When approached to submit to this series, I was ecstatic. To not only pick a movie that I had never seen before but also to do so through Tubi, a service I had never used, seemed like a match made in heaven. What surprised me as I was scrolling through the copious content on Tubi was just how much was there. But it wasn’t until I stumbled upon Black Water that I knew exactly what I wanted to cover.
Black Water is a film that’s been on my to-watch list for ages, but for whatever reason it never seemed readily available in the states after its initial run. But with the sequel Black Water: Abyss hitting VOD this week, I had to take the plunge into the murky waters of Australian crocodile horror.

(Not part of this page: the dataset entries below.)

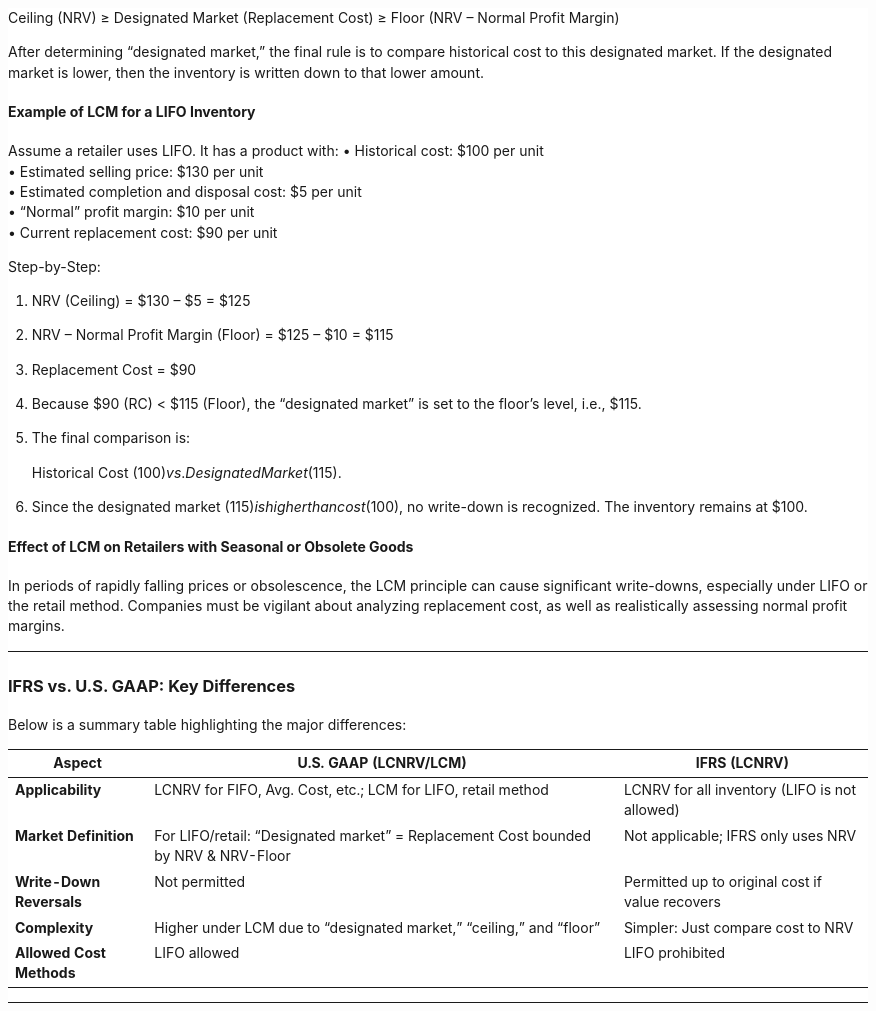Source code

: Ceiling (NRV) ≥ Designated Market (Replacement Cost) ≥ Floor (NRV – Normal Profit Margin)

After determining “designated market,” the final rule is to compare historical cost to this designated market. If the designated market is lower, then the inventory is written down to that lower amount.

#### Example of LCM for a LIFO Inventory

Assume a retailer uses LIFO. It has a product with:
• Historical cost: $100 per unit  
• Estimated selling price: $130 per unit  
• Estimated completion and disposal cost: $5 per unit  
• “Normal” profit margin: $10 per unit  
• Current replacement cost: $90 per unit  

Step-by-Step:

1. NRV (Ceiling) = $130 – $5 = $125  
2. NRV – Normal Profit Margin (Floor) = $125 – $10 = $115  
3. Replacement Cost = $90  
4. Because $90 (RC) < $115 (Floor), the “designated market” is set to the floor’s level, i.e., $115.  
5. The final comparison is:

   Historical Cost ($100) vs. Designated Market ($115).  

6. Since the designated market ($115) is higher than cost ($100), no write-down is recognized. The inventory remains at $100.

#### Effect of LCM on Retailers with Seasonal or Obsolete Goods

In periods of rapidly falling prices or obsolescence, the LCM principle can cause significant write-downs, especially under LIFO or the retail method. Companies must be vigilant about analyzing replacement cost, as well as realistically assessing normal profit margins.

-------------------------------------------------------------------------------

### IFRS vs. U.S. GAAP: Key Differences

Below is a summary table highlighting the major differences:

| Aspect                   | U.S. GAAP (LCNRV/LCM)                                                 | IFRS (LCNRV)                                                    |
|--------------------------|-----------------------------------------------------------------------|-----------------------------------------------------------------|
| **Applicability**        | LCNRV for FIFO, Avg. Cost, etc.; LCM for LIFO, retail method          | LCNRV for all inventory (LIFO is not allowed)                   |
| **Market Definition**    | For LIFO/retail: “Designated market” = Replacement Cost bounded by NRV & NRV-Floor | Not applicable; IFRS only uses NRV                               |
| **Write-Down Reversals** | Not permitted                                                         | Permitted up to original cost if value recovers                 |
| **Complexity**           | Higher under LCM due to “designated market,” “ceiling,” and “floor”   | Simpler: Just compare cost to NRV                               |
| **Allowed Cost Methods** | LIFO allowed                                                          | LIFO prohibited                                                 |

-------------------------------------------------------------------------------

The plot is devilishly simple: Grace (Diana Glenn), her husband Adam (Andy Rodoreda) and her sister Lee (Maeve Dermody) plan an outing to local Ainsley Crocodile Adventure Park before going on a brief fishing trip. After they miss their guide, another tour guide named Jim (Ben Oxenbould) offers to take them and after not catching anything, presses them further into the mangrove forest. Here, their small boat almost immediately capsizes, they quickly realize the predicament they’re in when a crocodile snatches their tour guide. With Grace and Adam stuck on a mangrove tree and Lee stuck on the capsized boat, they must decide how they’re going to get out.
Oh yeah. And Grace is pregnant.
A number of “people stranded” animal attack films came out in the early 2000s after Open Water made quite the splash in 2003 and Black Water is probably one of the better ones. While they go through a lot of the standard narrative strokes, such as being forced with various unpleasant choices (Swim? Boat? Stay in the tree?) and pooling their meager supplies, unlike a lot of these types of films there’s a bit more agency in the characters. It gives the film’s midsection a better pace as the characters are actively forced to execute their plans.

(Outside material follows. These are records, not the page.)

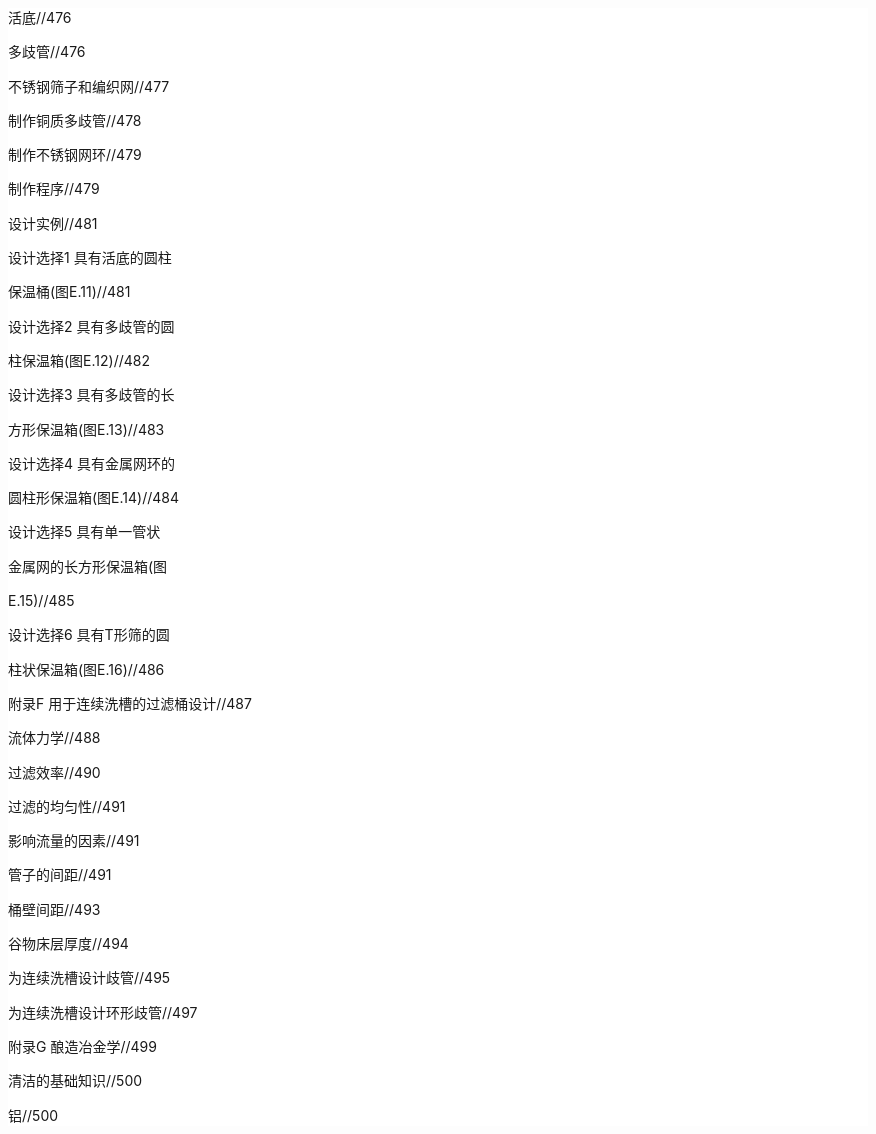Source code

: 活底//476

多歧管//476

不锈钢筛子和编织网//477

制作铜质多歧管//478

制作不锈钢网环//479

制作程序//479

设计实例//481

设计选择1 具有活底的圆柱

保温桶(图E.11)//481

设计选择2 具有多歧管的圆

柱保温箱(图E.12)//482

设计选择3 具有多歧管的长

方形保温箱(图E.13)//483

设计选择4 具有金属网环的

圆柱形保温箱(图E.14)//484

设计选择5 具有单一管状

金属网的长方形保温箱(图

E.15)//485

设计选择6 具有T形筛的圆

柱状保温箱(图E.16)//486

附录F 用于连续洗槽的过滤桶设计//487

流体力学//488

过滤效率//490

过滤的均匀性//491

影响流量的因素//491

管子的间距//491

桶壁间距//493

谷物床层厚度//494

为连续洗槽设计歧管//495

为连续洗槽设计环形歧管//497

附录G 酿造冶金学//499

清洁的基础知识//500

铝//500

I also found myself surprised at the acting, particularly with Maeve Dermody as Lee. Her character’s journey from being a meek younger sister who Grace had to protect to a cool-and-collected one-woman crocodile hunting machine was fantastic to see. And Maeve gives her character so much vulnerability and pathos that when the invariable climax happens, I found myself desperate to see her succeed.

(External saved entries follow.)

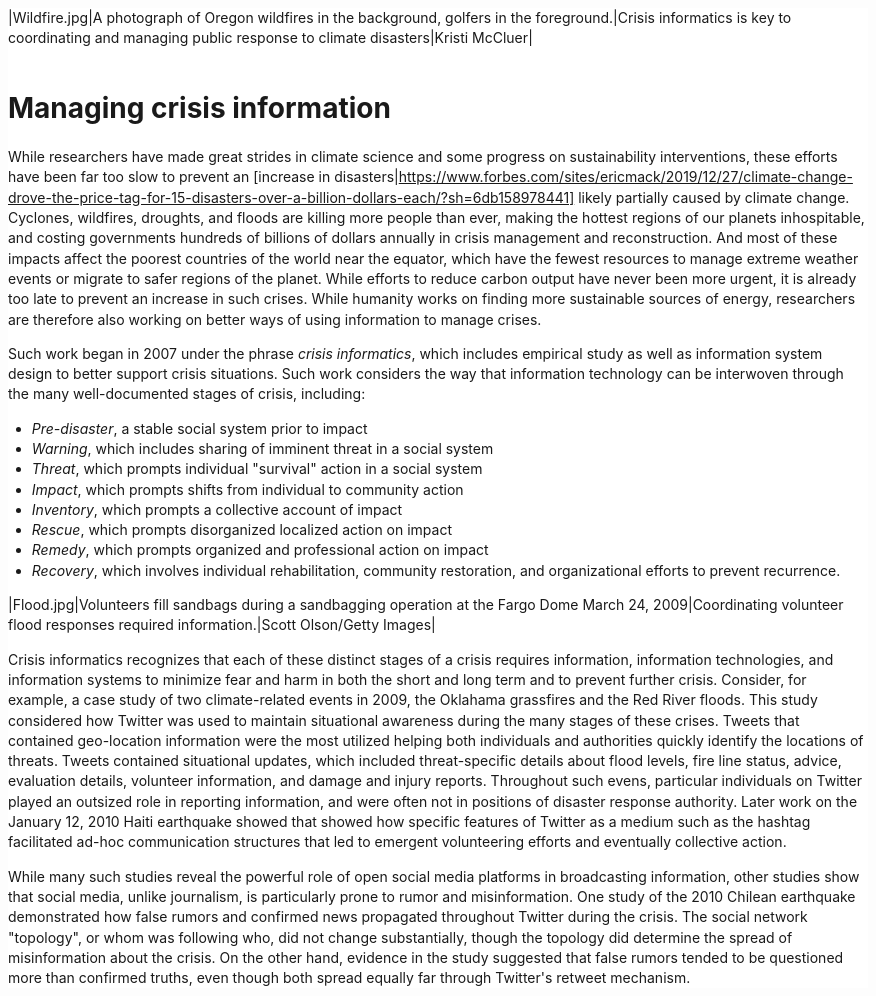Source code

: |Wildfire.jpg|A photograph of Oregon wildfires in the background, golfers in the foreground.|Crisis informatics is key to coordinating and managing public response to climate disasters|Kristi McCluer|

# Managing crisis information

While researchers have made great strides in climate science and some progress on sustainability interventions, these efforts have been far too slow to prevent an [increase in disasters|https://www.forbes.com/sites/ericmack/2019/12/27/climate-change-drove-the-price-tag-for-15-disasters-over-a-billion-dollars-each/?sh=6db158978441] likely partially caused by climate change. Cyclones, wildfires, droughts, and floods are killing more people than ever, making the hottest regions of our planets inhospitable, and costing governments hundreds of billions of dollars annually in crisis management and reconstruction. And most of these impacts affect the poorest countries of the world near the equator, which have the fewest resources to manage extreme weather events or migrate to safer regions of the planet. While efforts to reduce carbon output have never been more urgent, it is already too late to prevent an increase in such crises. While humanity works on finding more sustainable sources of energy, researchers are therefore also working on better ways of using information to manage crises.

Such work began in 2007 under the phrase *crisis informatics*, which includes empirical study as well as information system design to better support crisis situations<palen07>. Such work considers the way that information technology can be interwoven through the many well-documented stages of crisis<dynes70>, including:

* _Pre-disaster_, a stable social system prior to impact
* _Warning_, which includes sharing of imminent threat in a social system
* _Threat_, which prompts individual "survival" action in a social system
* _Impact_, which prompts shifts from individual to community action
* _Inventory_, which prompts a collective account of impact
* _Rescue_, which prompts disorganized localized action on impact
* _Remedy_, which prompts organized and professional action on impact
* _Recovery_, which involves individual rehabilitation, community restoration, and organizational efforts to prevent recurrence.

|Flood.jpg|Volunteers fill sandbags during a sandbagging operation at the Fargo Dome March 24, 2009|Coordinating volunteer flood responses required information.|Scott Olson/Getty Images|

Crisis informatics recognizes that each of these distinct stages of a crisis requires information, information technologies, and information systems to minimize fear and harm in both the short and long term and to prevent further crisis. Consider, for example, a case study of two climate-related events in 2009, the Oklahama grassfires and the Red River floods<vieweg10>. This study considered how Twitter was used to maintain situational awareness during the many stages of these crises. Tweets that contained geo-location information were the most utilized helping both individuals and authorities quickly identify the locations of threats. Tweets contained situational updates, which included threat-specific details about flood levels, fire line status, advice, evaluation details, volunteer information, and damage and injury reports. Throughout such evens, particular individuals on Twitter played an outsized role in reporting information, and were often not in positions of disaster response authority. Later work on the January 12, 2010 Haiti earthquake showed that showed how specific features of Twitter as a medium such as the hashtag facilitated ad-hoc communication structures that led to emergent volunteering efforts and eventually collective action<starbird11>.

While many such studies reveal the powerful role of open social media platforms in broadcasting information, other studies show that social media, unlike journalism, is particularly prone to rumor and misinformation. One study of the 2010 Chilean earthquake demonstrated how false rumors and confirmed news propagated throughout Twitter during the crisis<mendoza10>. The social network "topology", or whom was following who, did not change substantially, though the topology did determine the spread of misinformation about the crisis. On the other hand, evidence in the study suggested that false rumors tended to be questioned more than confirmed truths, even though both spread equally far through Twitter's retweet mechanism.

Using a mix of real crocodiles and visual effects to insert them into the frame, the film could quickly fall apart but I found the mix seamless and it added authenticity and a sense of presence to the animal. It looks fantastic but I wasn’t prepared for how mean the film is. A scene towards the midpoint clearly reveals the crocodile for the first time as it surfaces, holding a body in its mouth. The way the eyes glint at the people stuck at the tree is menacing and so delightfully evil.
While Black Water absolutely lives in the same tropes and expectations these “stranded animal attack films” operate with, its mean-spirited tone and authentic characters elevate this above your typical fare. And with its lack of availability in the states, I unabashedly recommend this one. This is a Tubi, for sure.